I guess I really said it all in my reply to harper.

thank you for the response :)
Helpful - 0
Avatar universal
Hey Harper,

Thanks for the kind words. It helps, somehow, to know that someone knows how I feel or has some understanding of this prison. As much as those around me love me, they can never really understand where I am.

I'm so in awe of what you are doing now. Your intake levels are much higher than mine and you seem like you are soldiering on through the worst of it. I wish you all the luck and strength in the world and truly hope you make it through.

I'm honestly terrified that this is the swan song of my life...that I'm going to exist as some cautionary tale for other people. I've already ruined all of the chances and oppurtunities that I had in my 20's....I've never felt as alone as I do now...staring at 30 and back a life wasted.
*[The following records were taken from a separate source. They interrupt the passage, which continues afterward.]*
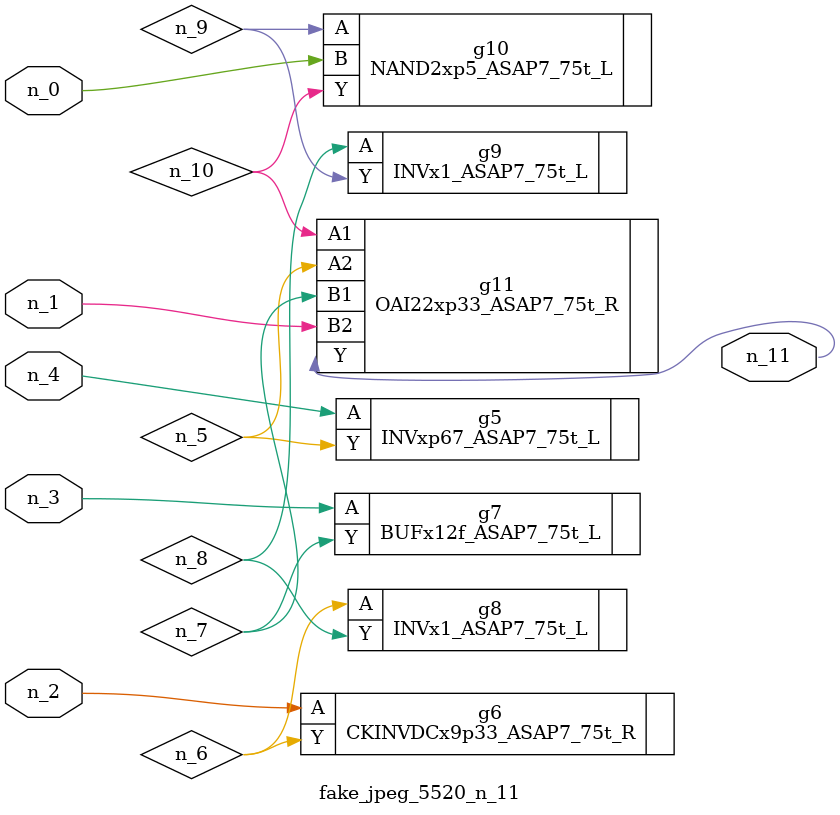
<source format=v>
module fake_jpeg_5520_n_11 (n_3, n_2, n_1, n_0, n_4, n_11);

input n_3;
input n_2;
input n_1;
input n_0;
input n_4;

output n_11;

wire n_10;
wire n_8;
wire n_9;
wire n_6;
wire n_5;
wire n_7;

INVxp67_ASAP7_75t_L g5 ( 
.A(n_4),
.Y(n_5)
);

CKINVDCx9p33_ASAP7_75t_R g6 ( 
.A(n_2),
.Y(n_6)
);

BUFx12f_ASAP7_75t_L g7 ( 
.A(n_3),
.Y(n_7)
);

INVx1_ASAP7_75t_L g8 ( 
.A(n_6),
.Y(n_8)
);

INVx1_ASAP7_75t_L g9 ( 
.A(n_8),
.Y(n_9)
);

NAND2xp5_ASAP7_75t_L g10 ( 
.A(n_9),
.B(n_0),
.Y(n_10)
);

OAI22xp33_ASAP7_75t_R g11 ( 
.A1(n_10),
.A2(n_5),
.B1(n_7),
.B2(n_1),
.Y(n_11)
);


endmodule
</source>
I appologize for the self indulgant rant :) I want to get out this place so baddly...but the truth is I'm afraid that I have given up on myself. I want to be sober, normal, and worthy of the love of those around me...but the one person that matters, myself, doesn't seem to have my back anymore....or to even belive in me.

Maybe I will try again, but as I sit here with everything coming down around me, all I want is to run away into that feeling because, even if it doesn't fix my life, it sure makes it easier to get through the days.

Helpful - 0
Avatar universal
Yes...it's a bad road you find yourself on.  Are you trying to quit again? Have you given up on that?

You know you need to do something different this time and I hope you do!  I hate to see families left cold and broken by addiction.  Have you ever asked for help? Gone to AA/NA?

There's plenty of help out there...get going on that!!
Helpful - 0
1697690 tn?1329123638
Just read your story and those last few sentences I relate to so much. Through all the pain and consequences I have racked up, many days I sat waiting...watching my phone, praying my dealer was calling. Its sad, the control the drugs take over us and the pain we cause our loved ones. I am on day 2 of oxycontin detox. I was snorting about 5 80mg pills a day. My wd is so bad right now, death is an understatement!! So i know how u feel, it hurts just to sit and try to type this. I am wondering, are you willing to try to get sober again? Or try like a rehab or something? Dont give up on yourself, dont let the addiction and the drugs win. I am trying again, i dont want to give up on myself, i want more in life then to be a dope fiend drug addict, which is all i am right now. My toughts are with you and i hope you find a way out of your struggles and pain.